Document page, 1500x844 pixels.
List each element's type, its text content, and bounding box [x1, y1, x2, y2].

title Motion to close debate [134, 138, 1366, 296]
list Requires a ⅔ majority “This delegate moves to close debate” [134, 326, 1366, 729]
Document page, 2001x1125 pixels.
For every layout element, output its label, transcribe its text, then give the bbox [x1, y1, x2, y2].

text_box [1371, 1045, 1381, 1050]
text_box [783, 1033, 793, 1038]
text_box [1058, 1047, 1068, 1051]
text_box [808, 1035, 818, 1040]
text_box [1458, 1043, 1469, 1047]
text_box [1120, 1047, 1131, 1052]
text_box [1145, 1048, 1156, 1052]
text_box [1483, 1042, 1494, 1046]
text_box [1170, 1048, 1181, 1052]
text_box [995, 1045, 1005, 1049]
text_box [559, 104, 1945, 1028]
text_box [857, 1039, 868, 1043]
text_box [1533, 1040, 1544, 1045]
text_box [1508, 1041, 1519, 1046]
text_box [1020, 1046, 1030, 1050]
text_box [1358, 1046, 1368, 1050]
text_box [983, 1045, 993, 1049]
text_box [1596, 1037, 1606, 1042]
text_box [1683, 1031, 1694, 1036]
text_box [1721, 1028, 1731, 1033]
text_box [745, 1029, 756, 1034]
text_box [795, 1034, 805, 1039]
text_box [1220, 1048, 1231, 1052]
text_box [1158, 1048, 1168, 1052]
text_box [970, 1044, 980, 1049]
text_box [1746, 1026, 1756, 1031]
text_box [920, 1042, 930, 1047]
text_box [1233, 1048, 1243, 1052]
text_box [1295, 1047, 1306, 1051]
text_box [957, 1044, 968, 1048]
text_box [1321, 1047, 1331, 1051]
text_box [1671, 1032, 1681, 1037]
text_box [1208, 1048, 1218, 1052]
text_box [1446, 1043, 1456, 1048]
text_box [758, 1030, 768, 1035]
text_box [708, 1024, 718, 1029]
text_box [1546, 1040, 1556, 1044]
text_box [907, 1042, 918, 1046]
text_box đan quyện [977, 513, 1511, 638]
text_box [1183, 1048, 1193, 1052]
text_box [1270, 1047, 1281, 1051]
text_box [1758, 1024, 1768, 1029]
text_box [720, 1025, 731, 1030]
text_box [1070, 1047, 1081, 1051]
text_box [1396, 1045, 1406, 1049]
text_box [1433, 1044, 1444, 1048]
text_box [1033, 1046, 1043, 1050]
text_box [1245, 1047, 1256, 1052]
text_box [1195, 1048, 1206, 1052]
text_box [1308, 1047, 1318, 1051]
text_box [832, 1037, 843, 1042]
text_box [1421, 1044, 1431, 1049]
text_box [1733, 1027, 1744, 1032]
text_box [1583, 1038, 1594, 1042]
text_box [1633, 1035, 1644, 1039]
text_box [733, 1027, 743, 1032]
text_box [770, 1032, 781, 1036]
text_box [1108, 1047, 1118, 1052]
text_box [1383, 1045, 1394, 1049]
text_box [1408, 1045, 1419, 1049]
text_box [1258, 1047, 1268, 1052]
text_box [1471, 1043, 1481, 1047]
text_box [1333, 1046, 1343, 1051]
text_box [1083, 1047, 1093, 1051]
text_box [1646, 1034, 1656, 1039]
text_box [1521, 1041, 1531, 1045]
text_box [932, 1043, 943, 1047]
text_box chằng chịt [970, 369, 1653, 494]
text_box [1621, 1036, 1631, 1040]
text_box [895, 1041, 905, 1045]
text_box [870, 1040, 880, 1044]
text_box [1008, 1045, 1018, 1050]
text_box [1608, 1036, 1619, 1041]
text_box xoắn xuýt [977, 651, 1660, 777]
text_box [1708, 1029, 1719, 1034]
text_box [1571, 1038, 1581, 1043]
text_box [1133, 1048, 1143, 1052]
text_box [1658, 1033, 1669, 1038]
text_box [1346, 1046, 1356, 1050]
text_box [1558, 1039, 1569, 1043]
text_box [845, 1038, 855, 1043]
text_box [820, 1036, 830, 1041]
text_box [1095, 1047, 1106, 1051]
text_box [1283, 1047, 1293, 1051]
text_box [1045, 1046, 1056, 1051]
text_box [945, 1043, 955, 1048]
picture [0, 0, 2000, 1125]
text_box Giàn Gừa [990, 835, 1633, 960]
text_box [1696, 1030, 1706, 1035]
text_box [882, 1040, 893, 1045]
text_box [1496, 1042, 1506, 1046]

▶ [WORK REQUEST] Print every line of the listing shown above, exactly.

▶ [COMPLETED TASK]
Document page, 1500x844 pixels.
List each element's type, its text content, and bounding box [x1, y1, x2, y2].

title Motion to close debate [134, 138, 1366, 296]
list Requires a ⅔ majority “This delegate moves to close debate” [134, 326, 1366, 729]
Document page, 2001x1125 pixels.
For every layout element, output its label, transcribe its text, then give the bbox [x1, y1, x2, y2].

text_box [1371, 1045, 1381, 1050]
text_box [783, 1033, 793, 1038]
text_box [1058, 1047, 1068, 1051]
text_box [808, 1035, 818, 1040]
text_box [1458, 1043, 1469, 1047]
text_box [1120, 1047, 1131, 1052]
text_box [1145, 1048, 1156, 1052]
text_box [1483, 1042, 1494, 1046]
text_box [1170, 1048, 1181, 1052]
text_box [995, 1045, 1005, 1049]
text_box [559, 104, 1945, 1028]
text_box [857, 1039, 868, 1043]
text_box [1533, 1040, 1544, 1045]
text_box [1508, 1041, 1519, 1046]
text_box [1020, 1046, 1030, 1050]
text_box [1358, 1046, 1368, 1050]
text_box [983, 1045, 993, 1049]
text_box [1596, 1037, 1606, 1042]
text_box [1683, 1031, 1694, 1036]
text_box [1721, 1028, 1731, 1033]
text_box [745, 1029, 756, 1034]
text_box [795, 1034, 805, 1039]
text_box [1220, 1048, 1231, 1052]
text_box [1158, 1048, 1168, 1052]
text_box [970, 1044, 980, 1049]
text_box [1746, 1026, 1756, 1031]
text_box [920, 1042, 930, 1047]
text_box [1233, 1048, 1243, 1052]
text_box [1295, 1047, 1306, 1051]
text_box [957, 1044, 968, 1048]
text_box [1321, 1047, 1331, 1051]
text_box [1671, 1032, 1681, 1037]
text_box [1208, 1048, 1218, 1052]
text_box [1446, 1043, 1456, 1048]
text_box [758, 1030, 768, 1035]
text_box [708, 1024, 718, 1029]
text_box [1546, 1040, 1556, 1044]
text_box [907, 1042, 918, 1046]
text_box đan quyện [977, 513, 1511, 638]
text_box [1183, 1048, 1193, 1052]
text_box [1270, 1047, 1281, 1051]
text_box [1758, 1024, 1768, 1029]
text_box [720, 1025, 731, 1030]
text_box [1070, 1047, 1081, 1051]
text_box [1396, 1045, 1406, 1049]
text_box [1433, 1044, 1444, 1048]
text_box [1033, 1046, 1043, 1050]
text_box [1245, 1047, 1256, 1052]
text_box [1195, 1048, 1206, 1052]
text_box [1308, 1047, 1318, 1051]
text_box [832, 1037, 843, 1042]
text_box [1421, 1044, 1431, 1049]
text_box [1733, 1027, 1744, 1032]
text_box [1583, 1038, 1594, 1042]
text_box [1633, 1035, 1644, 1039]
text_box [733, 1027, 743, 1032]
text_box [770, 1032, 781, 1036]
text_box [1108, 1047, 1118, 1052]
text_box [1383, 1045, 1394, 1049]
text_box [1408, 1045, 1419, 1049]
text_box [1258, 1047, 1268, 1052]
text_box [1471, 1043, 1481, 1047]
text_box [1333, 1046, 1343, 1051]
text_box [1083, 1047, 1093, 1051]
text_box [1646, 1034, 1656, 1039]
text_box [1521, 1041, 1531, 1045]
text_box [932, 1043, 943, 1047]
text_box chằng chịt [970, 369, 1653, 494]
text_box [1621, 1036, 1631, 1040]
text_box [895, 1041, 905, 1045]
text_box [870, 1040, 880, 1044]
text_box [1008, 1045, 1018, 1050]
text_box [1608, 1036, 1619, 1041]
text_box xoắn xuýt [977, 651, 1660, 777]
text_box [1708, 1029, 1719, 1034]
text_box [1571, 1038, 1581, 1043]
text_box [1133, 1048, 1143, 1052]
text_box [1658, 1033, 1669, 1038]
text_box [1346, 1046, 1356, 1050]
text_box [1558, 1039, 1569, 1043]
text_box [845, 1038, 855, 1043]
text_box [820, 1036, 830, 1041]
text_box [1095, 1047, 1106, 1051]
text_box [1283, 1047, 1293, 1051]
text_box [1045, 1046, 1056, 1051]
text_box [945, 1043, 955, 1048]
picture [0, 0, 2000, 1125]
text_box Giàn Gừa [990, 835, 1633, 960]
text_box [1696, 1030, 1706, 1035]
text_box [882, 1040, 893, 1045]
text_box [1496, 1042, 1506, 1046]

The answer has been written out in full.